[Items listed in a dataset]
============

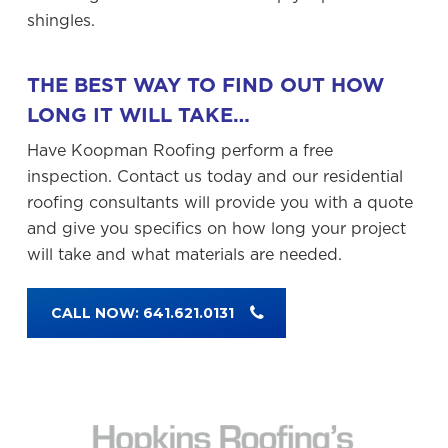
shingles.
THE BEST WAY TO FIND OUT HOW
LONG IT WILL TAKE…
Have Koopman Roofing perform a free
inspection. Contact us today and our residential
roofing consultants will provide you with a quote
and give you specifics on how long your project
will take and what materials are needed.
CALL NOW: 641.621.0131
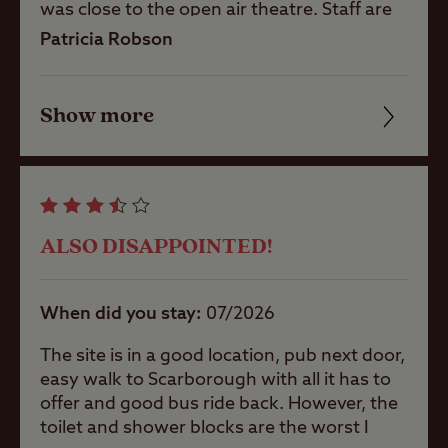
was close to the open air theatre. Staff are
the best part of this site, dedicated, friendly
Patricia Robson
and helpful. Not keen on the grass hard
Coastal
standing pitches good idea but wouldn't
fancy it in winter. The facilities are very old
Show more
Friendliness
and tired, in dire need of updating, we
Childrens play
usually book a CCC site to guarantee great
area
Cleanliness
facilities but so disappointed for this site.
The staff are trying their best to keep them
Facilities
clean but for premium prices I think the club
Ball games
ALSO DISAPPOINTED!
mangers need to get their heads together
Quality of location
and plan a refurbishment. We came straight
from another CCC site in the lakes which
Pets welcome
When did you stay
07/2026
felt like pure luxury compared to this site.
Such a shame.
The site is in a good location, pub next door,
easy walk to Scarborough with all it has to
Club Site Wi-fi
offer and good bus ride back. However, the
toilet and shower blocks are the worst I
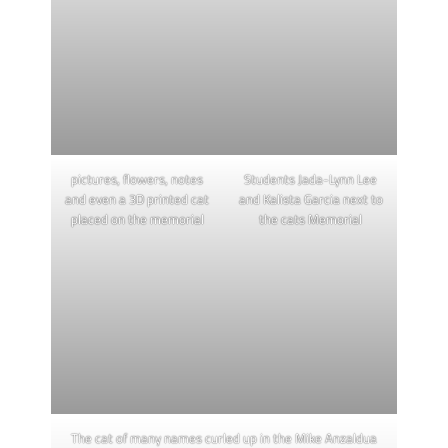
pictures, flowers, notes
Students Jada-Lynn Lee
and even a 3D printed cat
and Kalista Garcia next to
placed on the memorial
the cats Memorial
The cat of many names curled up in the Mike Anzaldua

============

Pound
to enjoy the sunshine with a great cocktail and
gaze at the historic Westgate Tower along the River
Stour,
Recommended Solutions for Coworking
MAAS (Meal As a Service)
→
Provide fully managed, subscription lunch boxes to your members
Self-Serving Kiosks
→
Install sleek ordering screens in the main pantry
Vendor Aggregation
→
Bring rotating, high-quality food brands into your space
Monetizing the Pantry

============

WORK INSTRUCTION: When copying from the data above, begin at the line containing "LONG IT WILL TAKE…" and end at the line containing "Childrens play"; return those lines exactly and leave all pictures behind.

ANSWER AREA:
LONG IT WILL TAKE…
Have Koopman Roofing perform a free
inspection. Contact us today and our residential
roofing consultants will provide you with a quote
and give you specifics on how long your project
will take and what materials are needed.
CALL NOW: 641.621.0131
was close to the open air theatre. Staff are
the best part of this site, dedicated, friendly
Patricia Robson
and helpful. Not keen on the grass hard
Coastal
standing pitches good idea but wouldn't
fancy it in winter. The facilities are very old
Show more
Friendliness
and tired, in dire need of updating, we
Childrens play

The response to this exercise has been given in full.